World music percussionist, Luther Gray, leads the group. He has performed all over the world with Bamboula 2000 and The Guardians of the Flame Mardi Gras Indians.
Bamboula 2000 spans three hundred years of Congo Square history and culture yet continues to innovate in the 21st century.
About ART 21: Boundaries
Who and what limits our freedom of expression? In what ways do cultural differences affect our understanding of art and other forms of communication? How do an artist’s process and choice of medium affect our perception of his or her work? This episode features artists who synthesize disparate aesthetic traditions, present taboo subject matter, discover innovative uses of media, and explore the shape-shifting potential of the human figure.
David Altmejd’s sculptures, suffused with ornament, blur distinctions between interior and exterior, surface and structure, representation and abstraction.
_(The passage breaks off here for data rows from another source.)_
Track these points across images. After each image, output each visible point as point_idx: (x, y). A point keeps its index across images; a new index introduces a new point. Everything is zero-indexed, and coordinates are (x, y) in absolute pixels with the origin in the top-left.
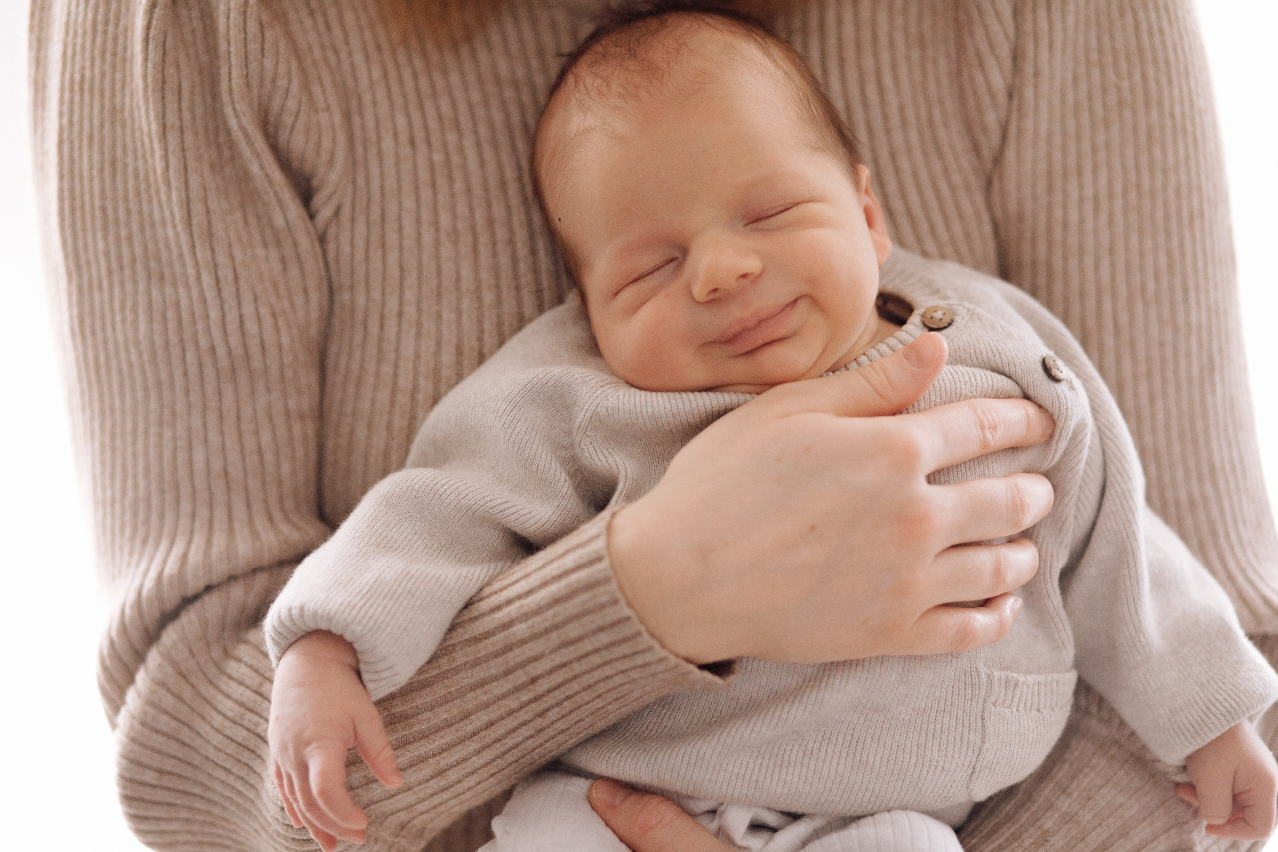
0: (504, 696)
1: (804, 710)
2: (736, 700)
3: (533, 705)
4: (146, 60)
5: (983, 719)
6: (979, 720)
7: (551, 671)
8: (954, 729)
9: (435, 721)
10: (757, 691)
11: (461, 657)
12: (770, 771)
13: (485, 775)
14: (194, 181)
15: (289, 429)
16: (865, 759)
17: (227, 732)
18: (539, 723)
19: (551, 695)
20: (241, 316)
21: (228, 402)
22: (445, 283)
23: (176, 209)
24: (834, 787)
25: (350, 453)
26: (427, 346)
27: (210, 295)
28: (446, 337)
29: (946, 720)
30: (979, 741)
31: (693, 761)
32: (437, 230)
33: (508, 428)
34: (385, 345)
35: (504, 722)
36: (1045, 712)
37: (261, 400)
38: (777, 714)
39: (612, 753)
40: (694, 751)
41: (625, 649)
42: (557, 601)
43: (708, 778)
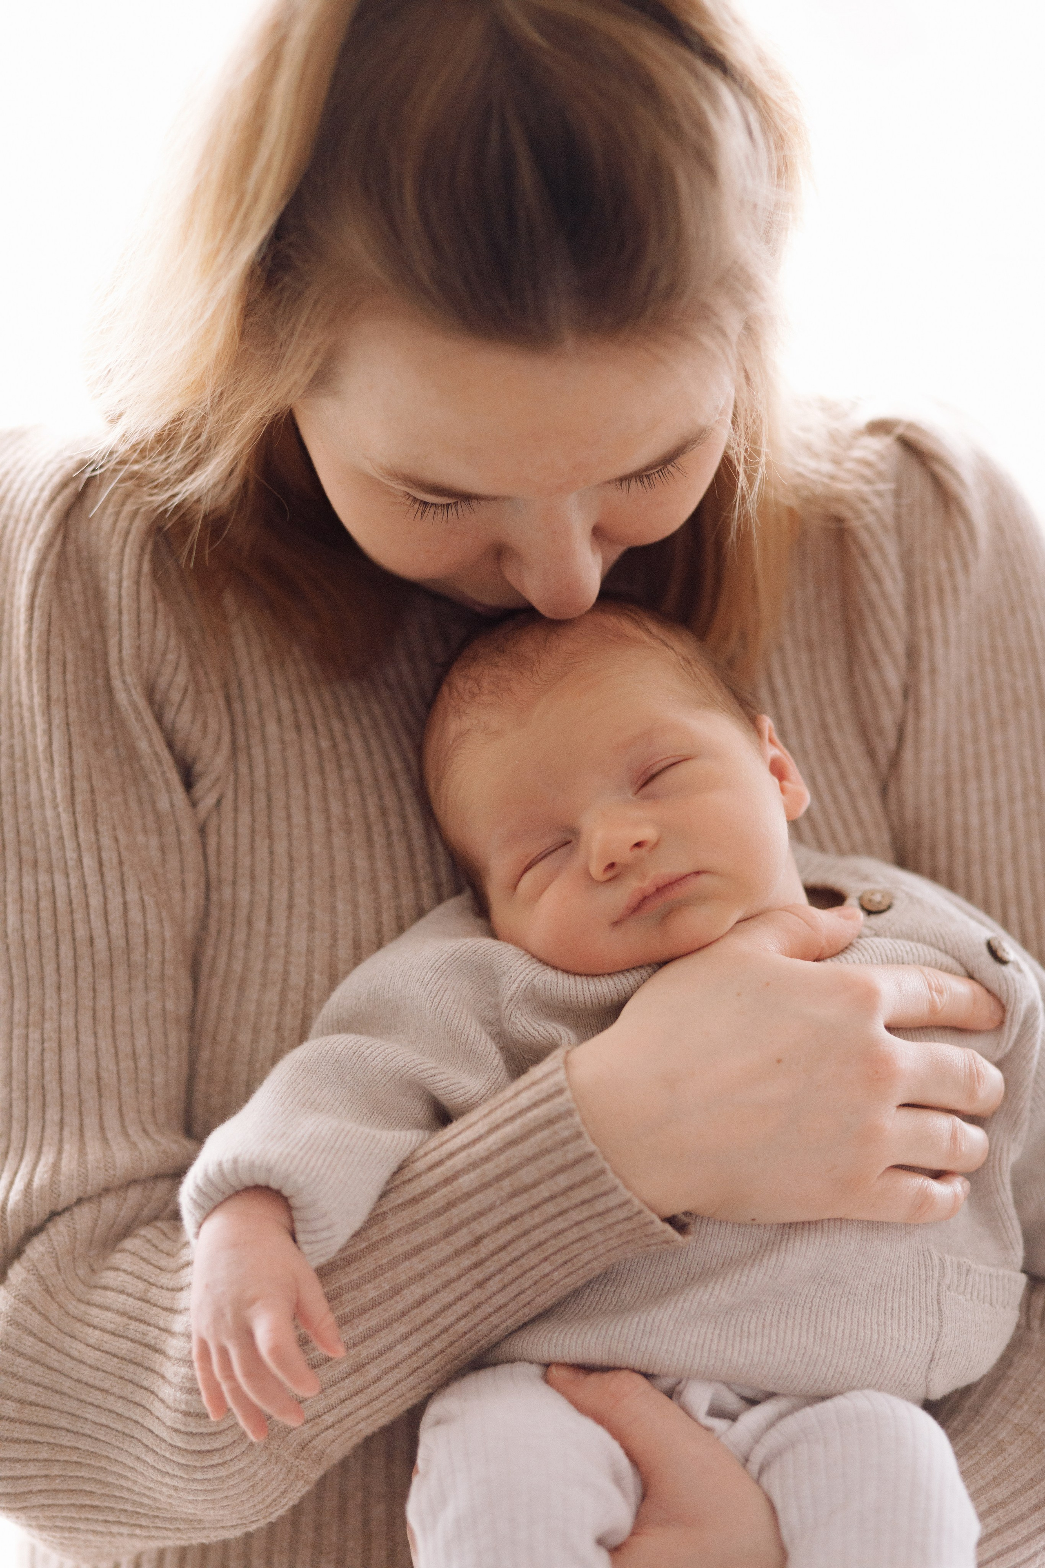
0: (442, 1263)
1: (764, 1274)
2: (688, 1270)
3: (474, 1272)
4: (30, 630)
5: (939, 1303)
6: (935, 1303)
7: (498, 1228)
8: (911, 1310)
9: (361, 1302)
10: (710, 1260)
11: (393, 1223)
12: (730, 1342)
13: (407, 1370)
14: (78, 757)
15: (165, 1034)
16: (827, 1331)
17: (107, 1347)
18: (478, 1295)
19: (495, 1258)
20: (125, 903)
21: (104, 1001)
22: (339, 873)
23: (58, 787)
24: (798, 1359)
25: (230, 1062)
26: (322, 939)
27: (92, 880)
28: (341, 930)
29: (903, 1300)
30: (937, 1324)
31: (648, 1329)
32: (328, 819)
33: (435, 997)
34: (274, 941)
35: (439, 1296)
36: (998, 1308)
37: (139, 1000)
38: (736, 1277)
39: (554, 1333)
40: (649, 1318)
41: (585, 1193)
42: (512, 1143)
43: (664, 1348)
The collective assume vivid astro focus fuses sculpture, video, drawing, and performance into carnivalesque installations in which gender, politics, and cultural codes float freely. Sculptor Lynda Benglis‘s radical and pioneering invention of new forms with unorthodox techniques contains within it a reverence for cultural references that trace back to antiquity. Tabaimo‘s drawings and video installations probe unsettling themes of isolation, contagion, and instability that seem to lurk beneath daily existence in contemporary Japan.
About John R. Kemp
In the Museum Shop, author John R. Kemp will sign his new book “Expressions of Place: The Contemporary Louisiana Landscape.” Kemp embarks on a journey across the rural and urban landscapes of Louisiana via the talents of thirty-seven artists. Kemp writes about Southern artists for numerous regional, national, and international magazines and covers the New Orleans art scene for the New Orleans public television show Steppin’ Out. The New Orleans native and former deputy director of the Louisiana Endowment for the Humanities has written and contributed to more than a dozen books about Louisiana artists and history.